Kristy laughed with her. “Jake’s right. It doesn’t pay to be nice to hangers-on. They never get the picture.”
“I don’t think she’s exactly a hanger-on,” Cheyenne said.
“Whatever. I saw the way she looked at Thomas. You don’t hear him complaining, do you? And why should he? I thought Allie looked terrific tonight, but you are dynamite. Isn’t she just the sexiest thing at this party?” she demanded of Thomas.
“How am I supposed to answer that when it’s asked by a beautiful woman?”
“Handsome and dangerously smooth,” Kristy said. “Jake,” she said to her approaching spouse, “take Thomas to get a drink. I want to gossip with Cheyenne. We’ll have champagne,” she called as the men walked away. “Drinks are in the wine cellar. We have plenty of time for you to tell all.”
Cheyenne shook her head at Kristy. “You’re outrageous.”

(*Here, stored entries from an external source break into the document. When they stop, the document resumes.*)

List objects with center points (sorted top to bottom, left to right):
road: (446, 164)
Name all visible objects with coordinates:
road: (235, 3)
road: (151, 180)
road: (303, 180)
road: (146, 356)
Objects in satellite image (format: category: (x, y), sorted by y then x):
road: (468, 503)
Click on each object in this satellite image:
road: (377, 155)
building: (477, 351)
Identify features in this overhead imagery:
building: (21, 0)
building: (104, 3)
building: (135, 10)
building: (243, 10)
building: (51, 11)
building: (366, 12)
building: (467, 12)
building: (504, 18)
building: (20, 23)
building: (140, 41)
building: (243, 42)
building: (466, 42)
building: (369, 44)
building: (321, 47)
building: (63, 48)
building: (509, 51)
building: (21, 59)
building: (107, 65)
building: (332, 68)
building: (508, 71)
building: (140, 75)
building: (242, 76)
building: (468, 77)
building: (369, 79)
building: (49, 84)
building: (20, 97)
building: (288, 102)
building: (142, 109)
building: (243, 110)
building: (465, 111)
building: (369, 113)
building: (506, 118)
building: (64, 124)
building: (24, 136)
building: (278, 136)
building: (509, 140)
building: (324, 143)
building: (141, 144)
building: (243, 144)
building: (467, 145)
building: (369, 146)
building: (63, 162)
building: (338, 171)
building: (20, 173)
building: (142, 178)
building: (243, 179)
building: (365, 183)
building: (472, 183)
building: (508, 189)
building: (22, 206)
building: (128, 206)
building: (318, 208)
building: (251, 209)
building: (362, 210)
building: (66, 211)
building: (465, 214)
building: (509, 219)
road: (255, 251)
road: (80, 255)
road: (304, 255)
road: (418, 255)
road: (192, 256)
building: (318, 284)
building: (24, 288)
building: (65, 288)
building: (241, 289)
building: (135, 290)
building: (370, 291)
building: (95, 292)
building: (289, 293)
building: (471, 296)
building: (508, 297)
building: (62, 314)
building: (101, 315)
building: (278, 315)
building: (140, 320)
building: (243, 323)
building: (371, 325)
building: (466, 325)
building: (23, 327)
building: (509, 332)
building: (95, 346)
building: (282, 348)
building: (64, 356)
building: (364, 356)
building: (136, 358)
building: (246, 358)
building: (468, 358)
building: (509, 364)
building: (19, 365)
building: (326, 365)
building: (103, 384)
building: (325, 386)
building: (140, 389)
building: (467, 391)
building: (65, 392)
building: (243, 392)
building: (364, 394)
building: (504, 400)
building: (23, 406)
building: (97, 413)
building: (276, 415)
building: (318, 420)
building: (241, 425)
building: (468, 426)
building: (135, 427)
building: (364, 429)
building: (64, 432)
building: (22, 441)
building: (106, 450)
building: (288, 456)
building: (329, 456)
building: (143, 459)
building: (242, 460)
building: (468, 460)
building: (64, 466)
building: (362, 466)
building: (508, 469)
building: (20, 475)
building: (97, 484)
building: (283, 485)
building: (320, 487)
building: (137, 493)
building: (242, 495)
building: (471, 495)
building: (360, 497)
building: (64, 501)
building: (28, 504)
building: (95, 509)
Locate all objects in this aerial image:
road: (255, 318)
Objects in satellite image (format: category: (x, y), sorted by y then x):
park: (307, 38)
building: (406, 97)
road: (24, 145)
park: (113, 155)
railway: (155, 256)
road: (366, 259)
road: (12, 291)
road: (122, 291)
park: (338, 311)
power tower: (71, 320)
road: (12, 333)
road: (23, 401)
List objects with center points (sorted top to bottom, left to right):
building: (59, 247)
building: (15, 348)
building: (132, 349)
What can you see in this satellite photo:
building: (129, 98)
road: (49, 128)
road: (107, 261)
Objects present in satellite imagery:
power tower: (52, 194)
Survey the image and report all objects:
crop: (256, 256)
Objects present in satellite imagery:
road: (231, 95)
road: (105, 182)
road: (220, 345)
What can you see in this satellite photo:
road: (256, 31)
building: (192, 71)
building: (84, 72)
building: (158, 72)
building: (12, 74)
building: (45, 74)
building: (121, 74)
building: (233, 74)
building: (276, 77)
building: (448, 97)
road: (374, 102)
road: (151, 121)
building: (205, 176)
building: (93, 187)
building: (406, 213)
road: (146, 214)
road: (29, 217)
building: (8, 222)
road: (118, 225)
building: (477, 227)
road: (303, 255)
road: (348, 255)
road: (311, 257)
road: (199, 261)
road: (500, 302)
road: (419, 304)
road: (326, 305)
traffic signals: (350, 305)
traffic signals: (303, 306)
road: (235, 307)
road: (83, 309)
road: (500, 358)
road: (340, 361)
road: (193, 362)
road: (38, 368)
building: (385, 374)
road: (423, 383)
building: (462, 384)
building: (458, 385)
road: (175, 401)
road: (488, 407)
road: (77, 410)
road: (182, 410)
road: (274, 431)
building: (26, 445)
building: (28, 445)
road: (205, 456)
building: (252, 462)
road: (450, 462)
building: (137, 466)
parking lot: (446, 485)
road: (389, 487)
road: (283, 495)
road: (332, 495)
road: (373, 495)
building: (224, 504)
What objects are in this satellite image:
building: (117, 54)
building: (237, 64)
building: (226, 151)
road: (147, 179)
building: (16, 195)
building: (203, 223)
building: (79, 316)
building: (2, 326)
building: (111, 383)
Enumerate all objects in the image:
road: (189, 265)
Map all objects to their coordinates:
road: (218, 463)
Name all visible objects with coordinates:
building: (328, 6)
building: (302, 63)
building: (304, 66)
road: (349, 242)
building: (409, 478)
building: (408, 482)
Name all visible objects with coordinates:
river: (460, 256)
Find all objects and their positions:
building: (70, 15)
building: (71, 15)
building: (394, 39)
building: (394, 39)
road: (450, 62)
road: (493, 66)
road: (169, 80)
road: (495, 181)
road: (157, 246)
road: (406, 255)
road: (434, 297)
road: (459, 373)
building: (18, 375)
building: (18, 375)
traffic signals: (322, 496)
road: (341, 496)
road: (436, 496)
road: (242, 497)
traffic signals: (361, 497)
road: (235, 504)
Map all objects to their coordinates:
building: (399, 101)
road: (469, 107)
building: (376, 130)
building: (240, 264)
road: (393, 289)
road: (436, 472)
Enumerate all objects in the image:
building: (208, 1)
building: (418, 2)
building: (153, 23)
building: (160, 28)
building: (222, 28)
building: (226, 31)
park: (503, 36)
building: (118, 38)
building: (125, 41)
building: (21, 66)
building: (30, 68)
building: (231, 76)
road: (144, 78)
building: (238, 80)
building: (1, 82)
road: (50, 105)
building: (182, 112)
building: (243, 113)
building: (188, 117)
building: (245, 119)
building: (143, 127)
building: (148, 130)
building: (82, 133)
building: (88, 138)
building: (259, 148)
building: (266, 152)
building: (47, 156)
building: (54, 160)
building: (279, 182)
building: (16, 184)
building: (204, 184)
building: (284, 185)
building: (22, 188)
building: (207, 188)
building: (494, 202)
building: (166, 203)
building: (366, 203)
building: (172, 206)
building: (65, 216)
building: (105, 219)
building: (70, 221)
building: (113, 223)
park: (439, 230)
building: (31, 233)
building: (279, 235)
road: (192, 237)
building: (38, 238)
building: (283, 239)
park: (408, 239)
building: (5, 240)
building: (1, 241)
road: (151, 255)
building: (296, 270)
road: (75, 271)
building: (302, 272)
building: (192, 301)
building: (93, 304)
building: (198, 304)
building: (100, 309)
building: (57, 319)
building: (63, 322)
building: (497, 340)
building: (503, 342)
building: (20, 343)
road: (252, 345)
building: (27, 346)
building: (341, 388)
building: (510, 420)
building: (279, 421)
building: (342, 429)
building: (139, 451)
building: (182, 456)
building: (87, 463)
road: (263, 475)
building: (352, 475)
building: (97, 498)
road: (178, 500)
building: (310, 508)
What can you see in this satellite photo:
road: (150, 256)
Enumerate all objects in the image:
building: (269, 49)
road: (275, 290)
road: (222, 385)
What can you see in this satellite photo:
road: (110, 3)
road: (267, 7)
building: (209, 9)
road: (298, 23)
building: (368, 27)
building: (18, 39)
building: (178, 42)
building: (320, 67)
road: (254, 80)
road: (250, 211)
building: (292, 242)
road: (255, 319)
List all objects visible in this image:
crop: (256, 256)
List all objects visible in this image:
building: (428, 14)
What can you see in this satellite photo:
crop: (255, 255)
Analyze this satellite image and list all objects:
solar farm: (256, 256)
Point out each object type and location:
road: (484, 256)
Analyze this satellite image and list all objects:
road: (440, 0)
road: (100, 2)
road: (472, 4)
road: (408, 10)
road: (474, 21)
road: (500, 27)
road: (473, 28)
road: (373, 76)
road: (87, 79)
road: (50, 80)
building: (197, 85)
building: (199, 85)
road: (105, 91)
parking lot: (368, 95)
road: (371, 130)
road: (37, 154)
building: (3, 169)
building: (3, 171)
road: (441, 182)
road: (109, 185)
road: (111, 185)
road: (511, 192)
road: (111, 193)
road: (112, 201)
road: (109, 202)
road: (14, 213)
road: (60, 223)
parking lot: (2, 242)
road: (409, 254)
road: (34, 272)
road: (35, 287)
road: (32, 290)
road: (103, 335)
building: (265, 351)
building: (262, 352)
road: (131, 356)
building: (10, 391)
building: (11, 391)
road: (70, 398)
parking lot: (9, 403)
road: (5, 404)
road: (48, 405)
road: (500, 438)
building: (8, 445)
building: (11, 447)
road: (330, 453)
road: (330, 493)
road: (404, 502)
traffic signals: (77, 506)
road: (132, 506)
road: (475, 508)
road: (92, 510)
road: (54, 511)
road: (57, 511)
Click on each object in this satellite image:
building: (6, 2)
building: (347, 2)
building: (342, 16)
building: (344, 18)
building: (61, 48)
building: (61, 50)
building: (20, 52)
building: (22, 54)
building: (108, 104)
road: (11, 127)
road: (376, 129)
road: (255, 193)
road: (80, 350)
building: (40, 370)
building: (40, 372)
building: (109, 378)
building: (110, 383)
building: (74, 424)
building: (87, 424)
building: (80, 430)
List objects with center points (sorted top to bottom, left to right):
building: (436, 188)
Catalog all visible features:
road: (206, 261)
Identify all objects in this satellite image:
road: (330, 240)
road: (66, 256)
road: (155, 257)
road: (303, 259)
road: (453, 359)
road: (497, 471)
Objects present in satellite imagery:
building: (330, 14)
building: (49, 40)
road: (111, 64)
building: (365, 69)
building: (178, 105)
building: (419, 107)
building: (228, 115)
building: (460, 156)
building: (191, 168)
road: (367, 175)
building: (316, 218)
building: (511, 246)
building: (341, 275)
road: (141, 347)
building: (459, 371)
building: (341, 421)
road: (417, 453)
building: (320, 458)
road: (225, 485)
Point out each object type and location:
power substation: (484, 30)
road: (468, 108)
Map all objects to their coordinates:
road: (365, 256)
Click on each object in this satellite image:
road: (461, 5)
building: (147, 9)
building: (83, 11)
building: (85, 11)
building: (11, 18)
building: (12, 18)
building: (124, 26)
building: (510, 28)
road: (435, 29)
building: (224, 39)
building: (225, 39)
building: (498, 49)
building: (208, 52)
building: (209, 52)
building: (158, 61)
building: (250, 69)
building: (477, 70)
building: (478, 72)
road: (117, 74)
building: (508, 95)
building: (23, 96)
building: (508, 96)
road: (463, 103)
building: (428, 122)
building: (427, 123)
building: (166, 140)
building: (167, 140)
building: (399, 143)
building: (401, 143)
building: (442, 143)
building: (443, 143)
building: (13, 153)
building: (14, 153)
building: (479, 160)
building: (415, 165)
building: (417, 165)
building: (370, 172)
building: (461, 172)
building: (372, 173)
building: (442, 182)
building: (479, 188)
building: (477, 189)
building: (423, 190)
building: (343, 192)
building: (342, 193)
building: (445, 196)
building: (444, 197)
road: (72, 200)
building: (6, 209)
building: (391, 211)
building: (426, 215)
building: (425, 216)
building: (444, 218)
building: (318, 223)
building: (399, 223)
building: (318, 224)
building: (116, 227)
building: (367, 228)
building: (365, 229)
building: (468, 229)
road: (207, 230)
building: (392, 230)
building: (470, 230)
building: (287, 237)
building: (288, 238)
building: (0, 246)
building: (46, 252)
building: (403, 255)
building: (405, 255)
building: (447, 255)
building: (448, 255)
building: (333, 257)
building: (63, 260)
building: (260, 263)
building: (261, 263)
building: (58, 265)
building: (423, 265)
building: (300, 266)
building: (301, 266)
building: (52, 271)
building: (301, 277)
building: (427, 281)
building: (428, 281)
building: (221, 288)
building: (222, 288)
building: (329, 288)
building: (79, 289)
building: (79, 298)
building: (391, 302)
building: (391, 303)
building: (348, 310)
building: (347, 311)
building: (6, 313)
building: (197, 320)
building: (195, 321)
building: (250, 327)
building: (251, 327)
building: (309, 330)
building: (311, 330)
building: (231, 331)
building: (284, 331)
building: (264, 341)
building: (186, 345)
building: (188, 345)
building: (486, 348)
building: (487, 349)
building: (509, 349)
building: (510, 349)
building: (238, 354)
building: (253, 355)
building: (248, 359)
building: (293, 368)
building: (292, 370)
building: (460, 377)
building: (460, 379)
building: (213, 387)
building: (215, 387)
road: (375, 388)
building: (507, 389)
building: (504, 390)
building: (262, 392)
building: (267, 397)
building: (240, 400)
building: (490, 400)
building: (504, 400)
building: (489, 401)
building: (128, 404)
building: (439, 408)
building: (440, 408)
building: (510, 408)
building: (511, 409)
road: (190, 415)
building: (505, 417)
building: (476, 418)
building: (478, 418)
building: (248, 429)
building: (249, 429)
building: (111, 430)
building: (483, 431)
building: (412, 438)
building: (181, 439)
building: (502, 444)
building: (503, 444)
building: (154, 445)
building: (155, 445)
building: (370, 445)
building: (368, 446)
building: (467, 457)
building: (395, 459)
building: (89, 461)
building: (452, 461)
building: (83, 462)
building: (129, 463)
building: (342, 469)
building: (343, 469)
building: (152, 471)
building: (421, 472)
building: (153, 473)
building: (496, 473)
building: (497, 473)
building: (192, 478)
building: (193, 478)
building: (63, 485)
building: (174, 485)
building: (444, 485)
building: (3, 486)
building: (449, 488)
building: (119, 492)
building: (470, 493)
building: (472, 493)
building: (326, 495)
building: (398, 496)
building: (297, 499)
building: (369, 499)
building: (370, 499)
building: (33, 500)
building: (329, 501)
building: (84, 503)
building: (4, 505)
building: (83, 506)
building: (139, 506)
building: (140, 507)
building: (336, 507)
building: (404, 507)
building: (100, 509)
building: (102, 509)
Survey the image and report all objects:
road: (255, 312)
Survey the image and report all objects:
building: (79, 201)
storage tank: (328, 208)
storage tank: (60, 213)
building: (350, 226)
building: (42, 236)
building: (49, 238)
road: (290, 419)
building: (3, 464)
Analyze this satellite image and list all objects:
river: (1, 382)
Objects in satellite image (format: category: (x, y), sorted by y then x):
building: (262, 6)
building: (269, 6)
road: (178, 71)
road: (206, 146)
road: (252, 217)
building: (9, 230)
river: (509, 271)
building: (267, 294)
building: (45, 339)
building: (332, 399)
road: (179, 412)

“Never mind me. What’s this about you and gorgeous Thomas Steele? When Jake told me last night, it was all he could do to keep me from running over to the St. Christopher to see for myself. Do you know his reputation? Just about every unattached woman on the east coast—and a few attached ones—would do anything to get him in her bed, but he never plays. How did you do it?”
“He’s not in my bed. He’s a client.”
“Thomas Steele needs a specialized tour guide?”
“Not Thomas. His seven-year-old nephew.”
Kristy frowned, then said, “That’s right. I did hear something about David leaving a child.”
Cheyenne had forgotten Kristy lived in New York City before she married Jake. “Did you know Thomas’s brother?”
“Every halfway pretty girl in New York knew him. Then one day he disappeared from the party scene. There were rumors he’d found a new girlfriend, but no one knew who she was. We thought his parents had succeeded in hooking him up with some rich girl. He complained about that all the time, that he and Thomas needed to marry somebody rich.”